■ Goal of the exercise ■
Identify each line in the listing that contains the word "courrier" and copy those lines. Letter case counts.

======== Working data

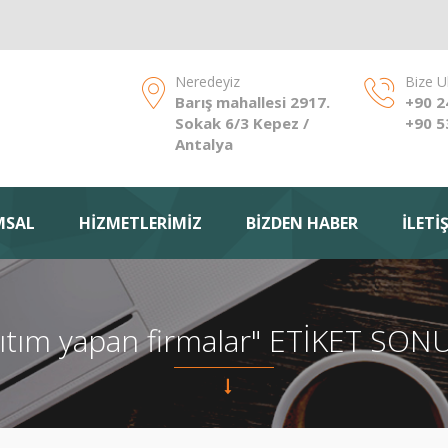
Neredeyiz
Bize U
Barış mahallesi 2917.
+90 2
Sokak 6/3 Kepez /
+90 5
Antalya
MSAL
HİZMETLERİMİZ
BİZDEN HABER
İLETİ
alıtım yapan firmalar" ETİKET SO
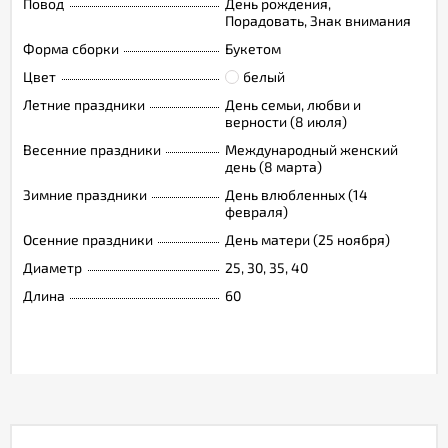
Повод
День рождения,
Порадовать, Знак внимания
Форма сборки
Букетом
Цвет
белый
Летние праздники
День семьи, любви и
верности (8 июля)
Весенние праздники
Международный женский
день (8 марта)
Зимние праздники
День влюбленных (14
февраля)
Осенние праздники
День матери (25 ноября)
Диаметр
25, 30, 35, 40
Длина
60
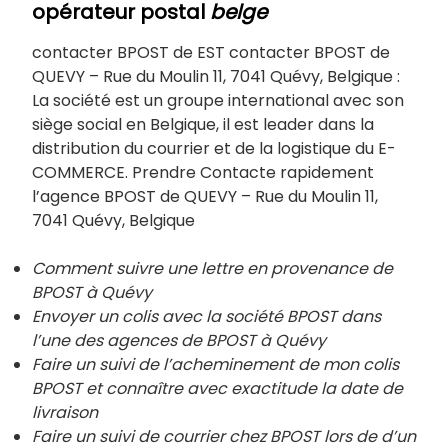
opérateur postal
belge
contacter BPOST de EST contacter BPOST de
QUEVY – Rue du Moulin 11, 7041 Quévy, Belgique :
La société est un groupe international avec son
siège social en Belgique, il est leader dans la
distribution du courrier et de la logistique du E-
COMMERCE. Prendre Contacte rapidement
l’agence BPOST de QUEVY – Rue du Moulin 11,
7041 Quévy, Belgique
Comment suivre une lettre en provenance de
BPOST à Quévy
Envoyer un colis avec la société BPOST dans
l’une des agences de BPOST à
Quévy
Faire un suivi de l’acheminement de mon colis
BPOST et connaître avec exactitude la date de
livraison
Faire un suivi de courrier chez BPOST lors de d’un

================

■ Response to this exercise ■
distribution du courrier et de la logistique du E-
Faire un suivi de courrier chez BPOST lors de d’un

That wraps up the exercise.